Concept: Individual Explanations¶
Alongside partial dependence plots and subpopulation analysis, one of the most powerful features in the Explainable AI toolkit is individual prediction explanations.
The Individual explanations tab in DSS allows us to quickly get feature contributions for the most extreme cases.
In addition, we can also calculate individual explanations for every record in a dataset using the Score recipe. Please see the Scoring Data section of the Scoring Basics course to learn more.
These explanations make it easier to communicate the reasons for a specific prediction to business users and allow us to check for any potential biases in the model.
For example, banks often use custom algorithms to determine whether a client will default on a new loan. In the interest of transparency and fairness, banks are required to report the reasons why the client was denied a loan. To provide these answers, banks can use individual explanations to show what features were most important in the prediction for a specific client.
Let’s look closer at how to arrive at these explanations in Dataiku DSS.
After training a prediction model, we can see the tab for Individual Explanations within the Interpretation section of the model report.
Here, we will see the probability distribution of all predictions in the test set. On the left side are those records that have the lowest predicted probabilities, and on the right are those with the highest. Moving the sliders will change the number of records for which explanations are calculated on each end of the probability distribution.

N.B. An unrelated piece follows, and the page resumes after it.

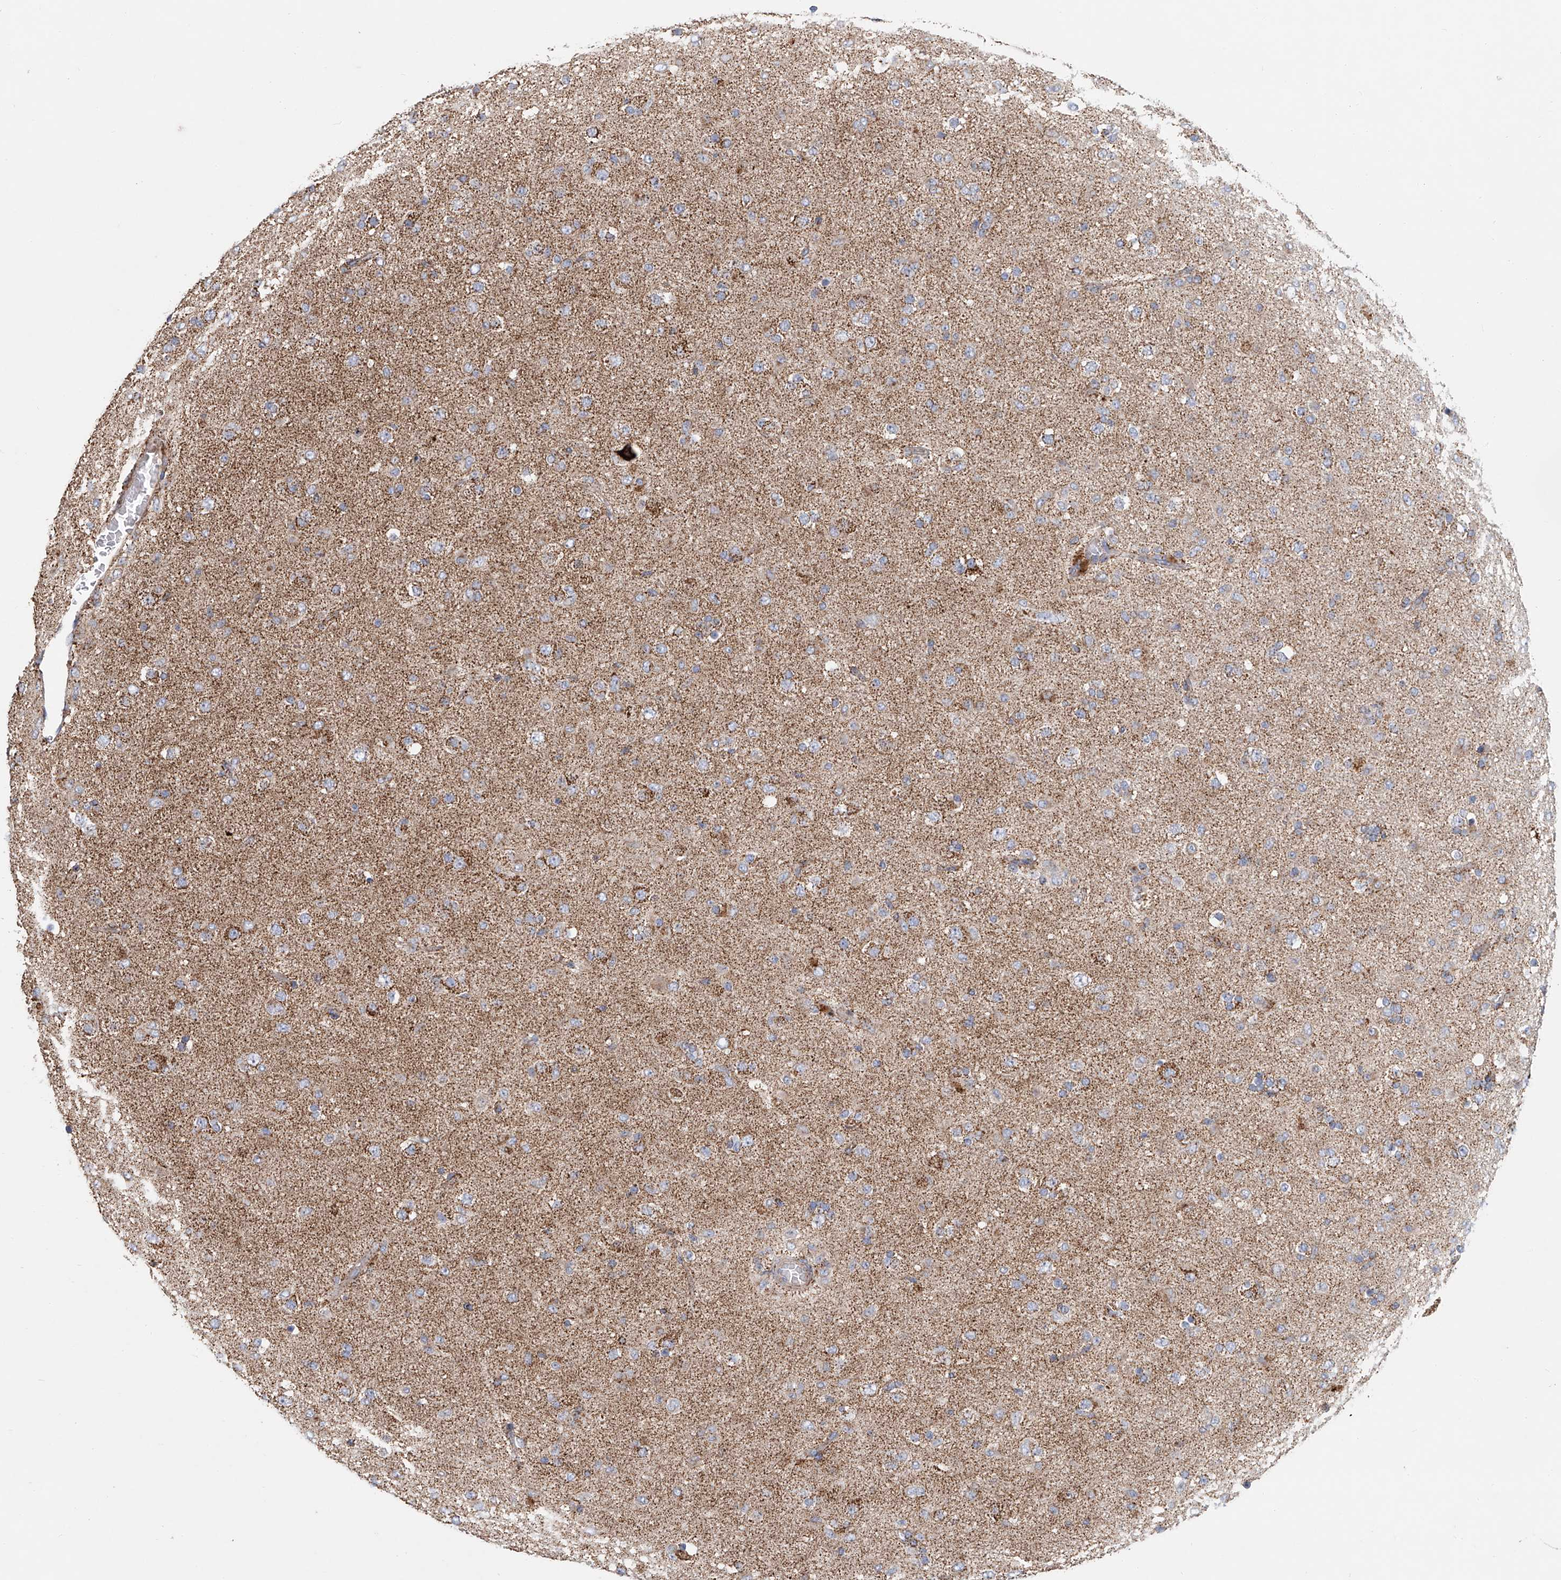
{"staining": {"intensity": "moderate", "quantity": "<25%", "location": "cytoplasmic/membranous"}, "tissue": "glioma", "cell_type": "Tumor cells", "image_type": "cancer", "snomed": [{"axis": "morphology", "description": "Glioma, malignant, Low grade"}, {"axis": "topography", "description": "Brain"}], "caption": "The histopathology image exhibits immunohistochemical staining of glioma. There is moderate cytoplasmic/membranous positivity is present in about <25% of tumor cells. The staining was performed using DAB (3,3'-diaminobenzidine) to visualize the protein expression in brown, while the nuclei were stained in blue with hematoxylin (Magnification: 20x).", "gene": "MCL1", "patient": {"sex": "male", "age": 65}}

Above the probability distribution, we can choose the number of most influential features to generate in the explanation, as well the method of computation DSS should use. ICE will produce faster computations, while Shapley values may be more accurate. For more information, visit the reference documentation.
By clicking on Compute, DSS will generate explanations for our chosen records. Now we see a list of records underneath the probability distribution.
From the drop down on the right hand side, we can select which column of data is the individual record identifier, such as Encounter ID. On the left side, we will see the record with the lowest predicted probability.
The three most influential features behind the model’s prediction for this record were discharge disposition, number of diagnoses, and number of outpatient visits.
Each feature has a bar showing the direction and magnitude of influence. In this case, all three have a negative effect on the prediction, with discharge disposition having the strongest influence.
In scanning the results, it may become clear that the most influential features are not identical across all records. Seeing these differences across the data gives us an opportunity to investigate potential biases in the model.